Exercise aim:
Answer these questions using the post about classroom snacks.
1. Whose job is it to put the snacks on the writer table?
2. What kind of party does the author say they like as much as anyone?
3. Besides classrooms, where does one commenter place the snack arms race?

Excerpted passage:
Food allergies. Self-explanatory!
IN THIS CLASSROOM, YOU ARE NOT A CATERER, A BAKER, A “MOM,” A HOSTESS, OR EVEN, PRIMARILY, A FRIEND. You’re a WRITER, full stop. You’re a word lord, a queen of characters, a CEO of sentences. I could go on but my alliteration is shaky. The point is, one thing you are going to learn in my class if you learn nothing else is that you belong here, at the writer table. It’s my job to put the snacks on that table, and your job to show up for each other’s words and stories. That’s plenty to have on your plate.
Just to reiterate: I don’t hate snacks and I don’t hate you for bringing them!! And to be honest, I don’t outright ban them from the classroom—I like a last-day party as much as anyone! I just want people to consider what it does to the classroom dynamic, and who is most likely to experience snack culture as an added burden. Most of all, I don’t want this kind of contribution to take the focus off other kinds that I value, to be honest, even more highly than chocolate.
*Throughout this post, I talk about these issues in relation to women and woman-identified people. Please note that they pertain to many men too, as well as nonbinary and other marginalized people, in varying and complex ways! I am not trying to be comprehensive here. This is for anybody who experiences these issues.
I never thought about snacks in this way. I really appreciate this. I have a lot of issues around food, but so many people don't talk about it that I forget how many of us there really are. Sure, not everyone has ALL the issues, but one is enough to cause stress and lose focus. Great points all around!
This was so surprising and insightful. I never once thought about the snack arms race in classrooms (also at book club). At each point I kept wanting to say, “Oh my. She’s right!”

Stored data entries:
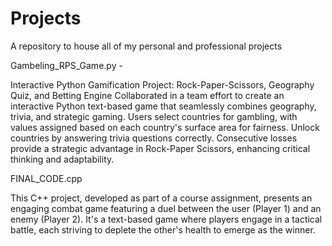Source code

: # Projects
A repository to house all of my personal and professional projects


Gambeling_RPS_Game.py -

Interactive Python Gamification Project: Rock-Paper-Scissors, Geography Quiz, and Betting Engine
Collaborated in a team effort to create an interactive Python text-based game that seamlessly combines geography, trivia, and strategic gaming. Users select countries for gambling, with values assigned based on each country's surface area for fairness. Unlock countries by answering trivia questions correctly. Consecutive losses provide a strategic advantage in Rock-Paper Scissors, enhancing critical thinking and adaptability.


FINAL_CODE.cpp

This C++ project, developed as part of a course assignment, presents an engaging combat game featuring a duel between the user (Player 1) and an enemy (Player 2). It's a text-based game where players engage in a tactical battle, each striving to deplete the other's health to emerge as the winner.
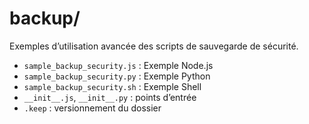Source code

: # backup/

Exemples d’utilisation avancée des scripts de sauvegarde de sécurité.

- `sample_backup_security.js` : Exemple Node.js
- `sample_backup_security.py` : Exemple Python
- `sample_backup_security.sh` : Exemple Shell
- `__init__.js`, `__init__.py` : points d’entrée
- `.keep` : versionnement du dossier
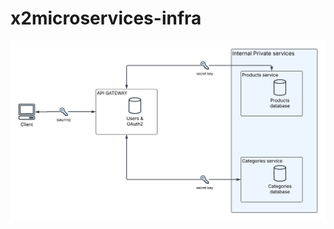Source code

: # x2microservices-infra

<img src="./imgs/x2microservices-infra.png" alt="x2microservices-infra" />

Task result:
1. The author's, as the teacher of the class.
2. A last-day party.
3. At book club.